The U.S. has carried out a first-ever subcritical nuclear
test in a shrunken nuclear fission bomb!?
And if the Department of Energy doesn’t really have a need
for its stockpile stewardship tests, then what was the purpose of this
provocative experiment? Was it a boondoggle?
Or is the U.S. simply, as North Korea suggests, ‘frantically
clinging onto carrying out nuclear tests?’
I’d hate to agree with North Korea, but it sure looks like
the folks in the Energy Department are simply not able to control their lust
for conducting a nuclear test. In my opinion, they never have been able to
control that lust.
That lust is the reason why the U.S. won’t ratify the CTBT
and why the U.S. is one of only two or three countries left which still has a
nuclear test site that it hasn’t yet shut down.
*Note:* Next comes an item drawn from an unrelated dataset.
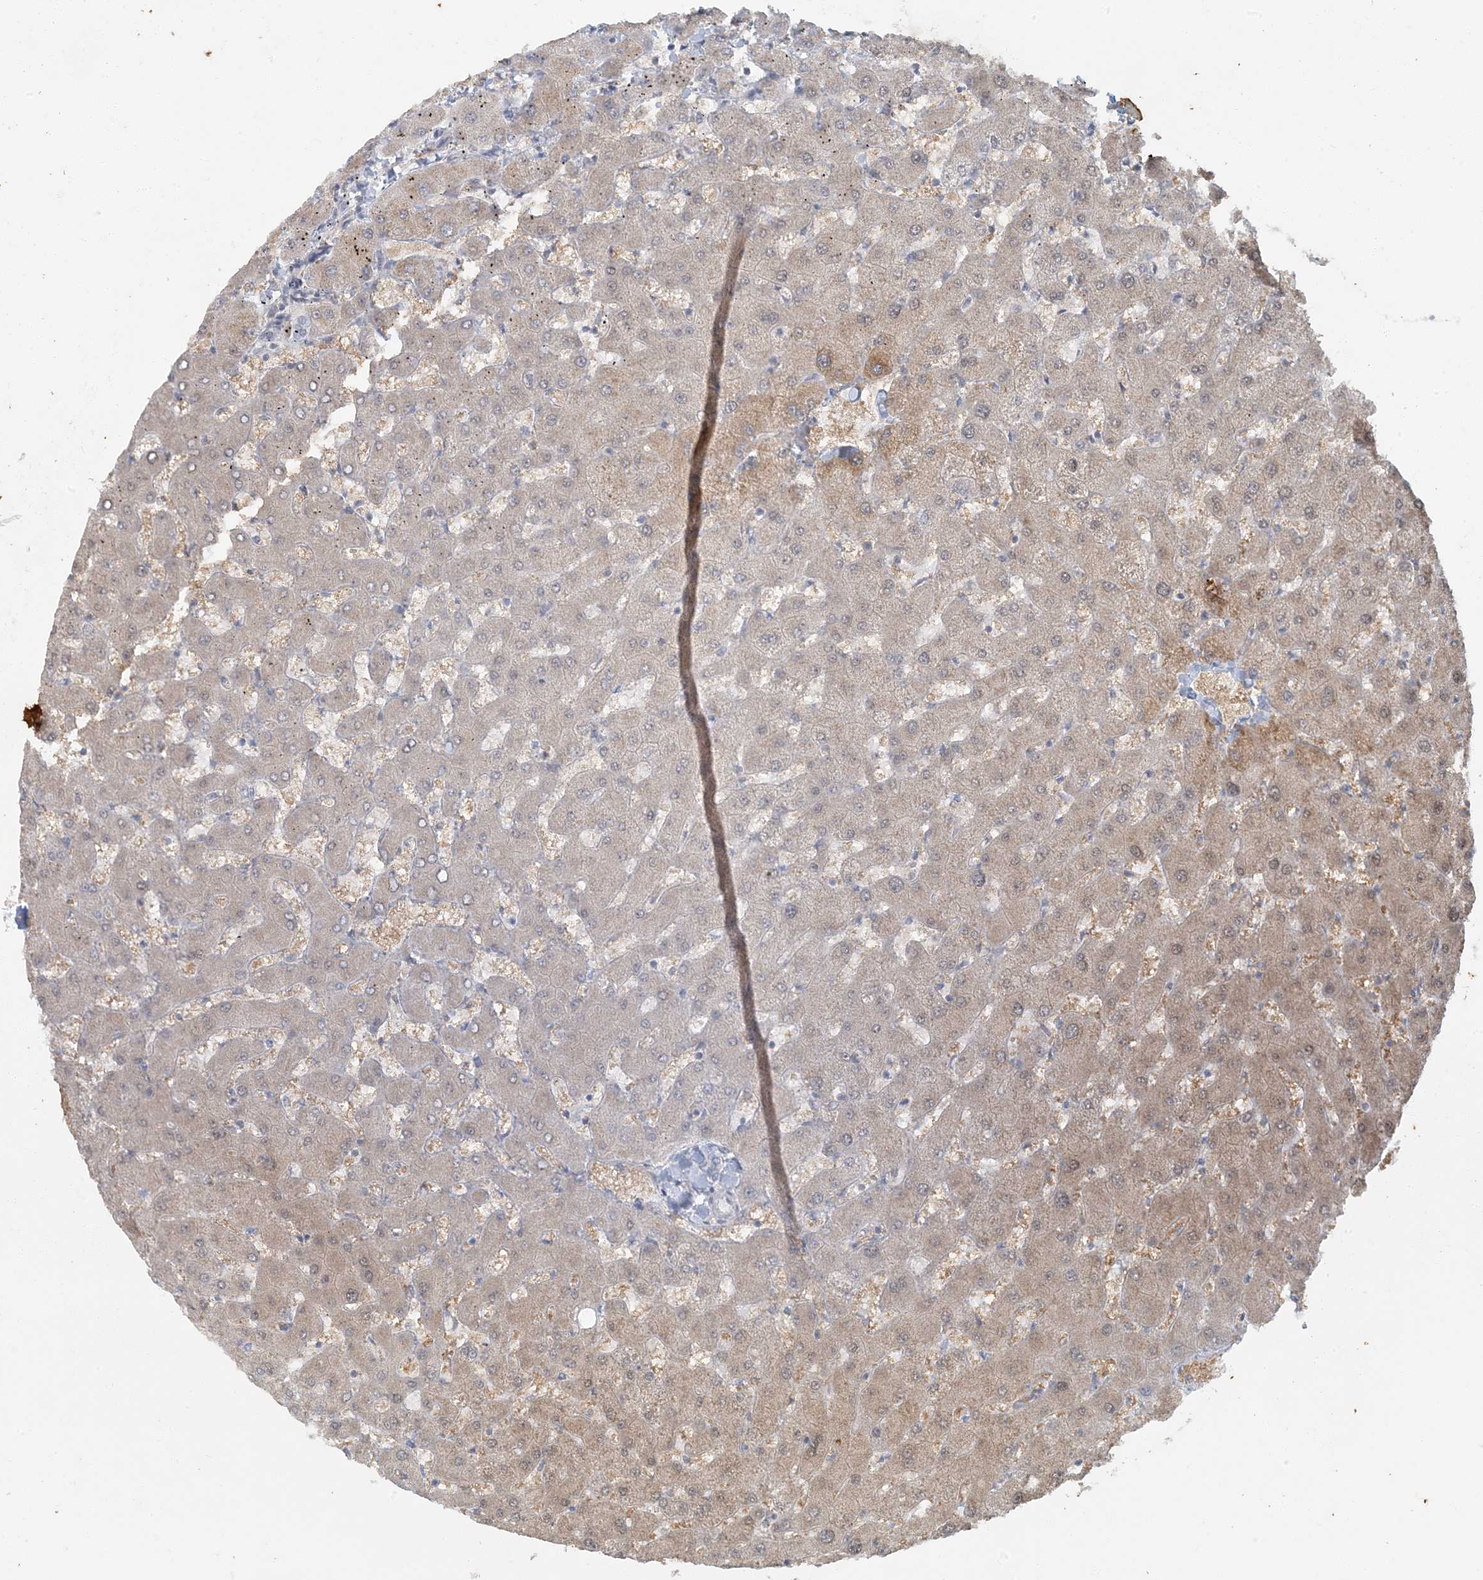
{"staining": {"intensity": "weak", "quantity": "<25%", "location": "nuclear"}, "tissue": "liver", "cell_type": "Cholangiocytes", "image_type": "normal", "snomed": [{"axis": "morphology", "description": "Normal tissue, NOS"}, {"axis": "topography", "description": "Liver"}], "caption": "Protein analysis of unremarkable liver exhibits no significant positivity in cholangiocytes. (DAB immunohistochemistry, high magnification).", "gene": "AK9", "patient": {"sex": "female", "age": 63}}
That lust was also the reason why it and its predecessor ~
the Atomic Energy Commission ~ lied to the American people about the fallout
from nuclear weapons testing. They said the radioactive debris falling on
Americans’ homes was safe (‘There is no danger’) because they simply didn’t
want citizens to force a halt to their precious weapons development program.
It all makes perfect sense when you accept this truth. Think
about it. Why else are they blowing up shrunken nuclear bombs at a nuclear test
site?
Andrew Kishner
is founder of NuclearCrimes.org,
which provides analysis into contemporary environmental radiation dangers and
also the history and public health consequences of nuclear weapons work during
the 20th century by several ‘nuclear club’ nations.